It's a strange thing having a famous ancestor. My great uncle Alan Turing is known the world over.
I guess that's what happens to the name of the man who cracked the enigma code, a defining moment in World War II. Solving that riddle opened up the path to Nazi defeat and changed the course of history. That was the beginning of the future; and his research marks the early days of computing and artificial intelligence.
This is a story that brings meaning to people all over the world. I never got to meet him, but often think about the one, less reported fact about my great uncle, which speaks volumes of his character. Alan believed passionately in the power of education, and it was that passion that informed much of his philanthropic work.
A belief he practiced from the very earliest days of his career, when he sponsored a young refugee, Robert Augenfeld, through secondary school and university, and later when he funded Hazel Ward's charitable work in Africa.
But it wasn't until I left school and travelled to Ghana to volunteer in 2009 that I really began to think about his legacy in the rest of the world. I was really struck by the digital gap in rural communities. Even as African economies speed towards the information age, many in the countryside have no access to the knowledge and opportunities fostered by the digital world.
That trip was the start of journey that recently culminated in one of my proudest moments - being awarded close to $5,000 from the Clinton Global Initiative University Innovation Fund, to bring solar-powered computing to off-grid Kenyan communities.
It was an honour to be chosen from thousands of incredible innovators and entrepreneurs across the world to join 17 other international students to receive the grant. And none of it would have happened if it wasn't for a chance conversation with a University of Edinburgh IT manager when I began my undergraduate degree.
It was this corridor chat that made me realise I could use Alan's legacy and respect among the computing community to get organisations to donate their old machines, and then teach myself and others to refurbish them, so they could be shipped to rural African schools.
It began modestly, as a small group of volunteers and I reconditioned and sent the first two laptops to Ghana in late 2009. But seven years on, we now process more than 1,000 computers every year.
Donors and the University itself have been great supporters. We have free premises at High School Yards where we strip, rebuild and ship computers from - complete with valuable education resources, for just £6.20 each.
We've installed more than 2,500 computers in rural schools across Ghana, Malawi and Kenya, and helped to train over 15,000 rural students with ICT skills so far, and 2016 is shaping up to be our biggest year yet.

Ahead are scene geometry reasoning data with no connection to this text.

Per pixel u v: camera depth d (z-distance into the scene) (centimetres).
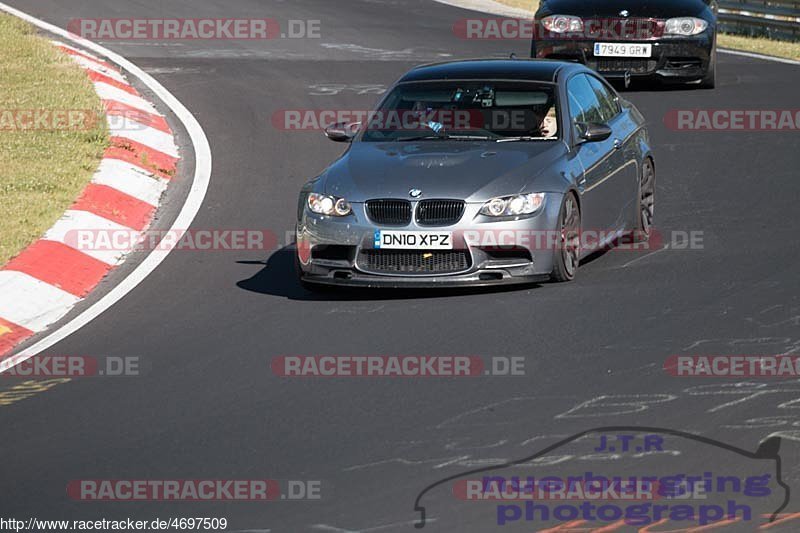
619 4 6100
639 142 3803
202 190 4512
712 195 4231
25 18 7856
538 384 2519
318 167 4778
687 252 3553
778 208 4019
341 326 2989
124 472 2180
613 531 1867
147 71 6481
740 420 2283
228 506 2012
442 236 3127
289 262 3662
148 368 2759
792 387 2448
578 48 6069
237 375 2673
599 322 2917
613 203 3556
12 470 2216
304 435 2306
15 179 4322
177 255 3762
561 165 3281
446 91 3597
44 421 2462
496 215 3133
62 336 3050
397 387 2541
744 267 3362
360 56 6925
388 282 3175
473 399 2448
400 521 1923
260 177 4662
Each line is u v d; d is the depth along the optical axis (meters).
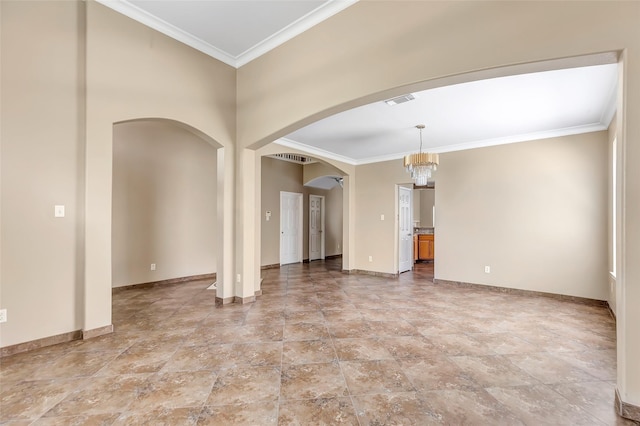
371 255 6.93
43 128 2.83
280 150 5.40
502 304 4.41
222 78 4.12
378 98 2.85
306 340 2.99
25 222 2.74
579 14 1.87
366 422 1.79
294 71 3.47
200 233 6.18
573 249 4.66
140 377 2.27
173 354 2.66
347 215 7.11
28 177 2.76
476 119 4.32
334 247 10.12
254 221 4.45
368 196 7.03
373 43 2.74
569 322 3.62
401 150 6.21
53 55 2.89
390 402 1.99
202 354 2.66
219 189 4.28
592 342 3.01
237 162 4.30
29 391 2.08
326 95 3.12
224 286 4.25
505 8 2.09
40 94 2.82
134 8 3.20
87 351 2.71
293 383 2.21
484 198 5.47
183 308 4.07
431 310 4.07
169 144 5.75
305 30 3.34
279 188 8.12
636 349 1.81
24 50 2.74
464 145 5.64
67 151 2.96
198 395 2.04
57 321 2.89
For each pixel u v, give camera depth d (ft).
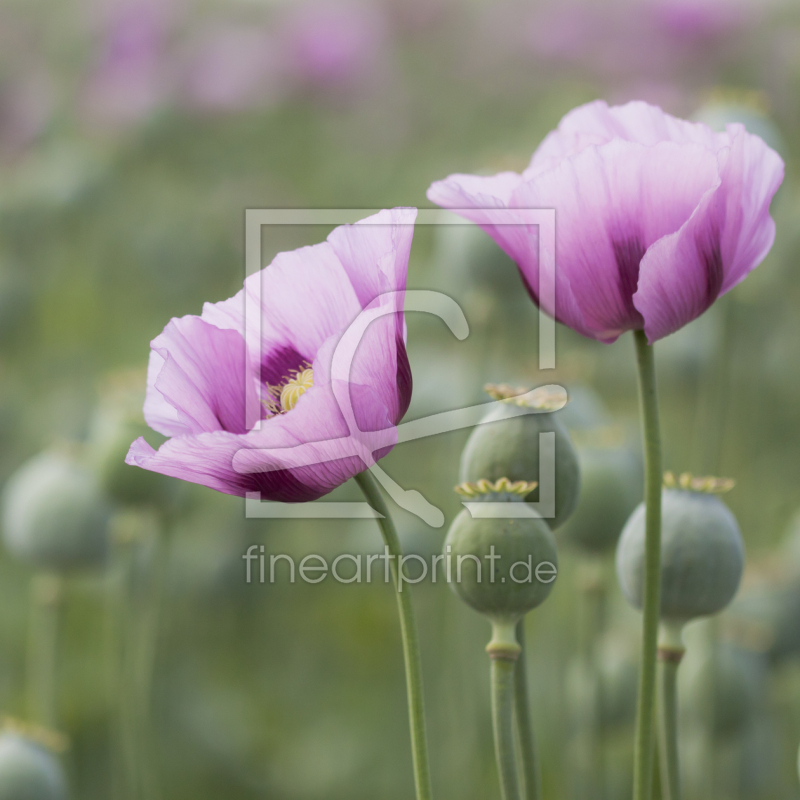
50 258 14.87
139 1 17.37
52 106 16.61
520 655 6.03
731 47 16.87
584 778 6.97
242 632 10.58
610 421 7.08
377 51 18.92
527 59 19.43
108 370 13.79
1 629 11.50
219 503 10.36
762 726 7.07
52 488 7.21
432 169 17.12
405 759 9.76
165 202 15.53
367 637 10.84
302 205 15.96
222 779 9.90
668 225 5.92
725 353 6.95
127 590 7.54
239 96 17.02
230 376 5.94
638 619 7.97
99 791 9.78
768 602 7.07
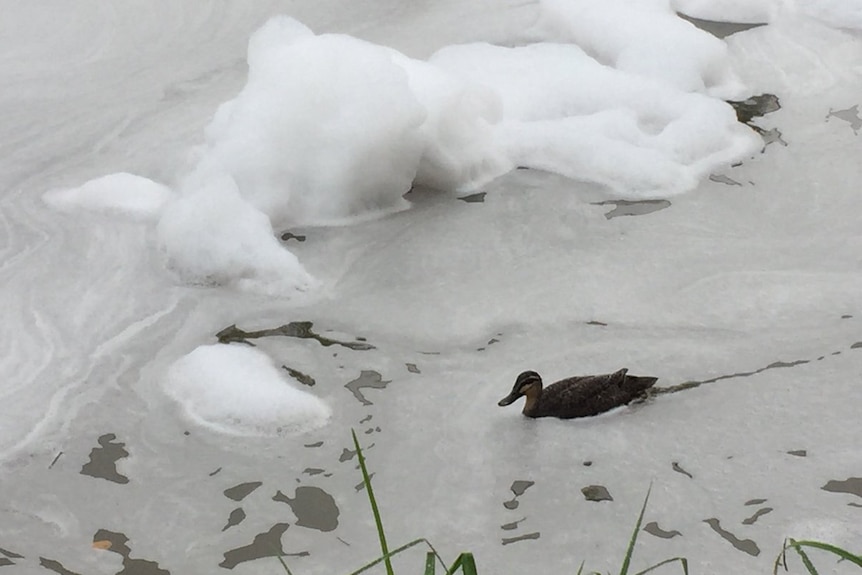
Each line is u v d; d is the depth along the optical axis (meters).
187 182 9.69
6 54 12.95
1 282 8.78
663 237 9.35
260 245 8.87
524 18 13.94
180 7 14.31
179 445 7.00
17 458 6.91
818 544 5.19
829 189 10.05
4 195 10.12
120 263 9.07
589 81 11.58
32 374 7.71
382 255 9.19
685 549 6.05
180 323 8.28
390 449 6.92
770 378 7.52
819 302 8.38
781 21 13.83
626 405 7.27
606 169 10.34
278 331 8.18
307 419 7.18
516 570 5.93
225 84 12.23
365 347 7.97
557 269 8.91
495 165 10.48
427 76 10.23
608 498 6.45
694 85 11.88
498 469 6.71
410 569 5.94
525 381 7.04
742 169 10.44
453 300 8.52
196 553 6.13
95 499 6.57
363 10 14.27
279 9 14.26
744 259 9.00
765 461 6.73
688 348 7.87
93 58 12.91
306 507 6.46
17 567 6.04
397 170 9.83
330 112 9.69
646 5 13.13
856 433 6.95
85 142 11.05
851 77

Work is now underway on the SolarBerry project - a self-financing, community-owned, off-grid and solar-powered computer lab.
Housed in a repurposed shipping container, it will provide entire communities with access to comprehensive ICT education opportunities and first-hand experience using Raspberry Pi computers, while its excess solar energy will be sold back to the community at a rate often many times cheaper than other locally-available electricity.
We've also just sent 500 machines to Malawi, in the first phase of a three-year, Scottish Government-backed £60,000 project. And our aim is to bring more than 4,000 computers to the county's rural Schools.
We still have work to do. Alan left enormous shoes to fill.
But we're heading some way to living up to his legacy. Bringing the benefits of the digital age to those who need it most, by creating training and volunteering opportunities in the UK and promoting the transition towards a circular economy in Scotland whilst improving access to education in rural African communities.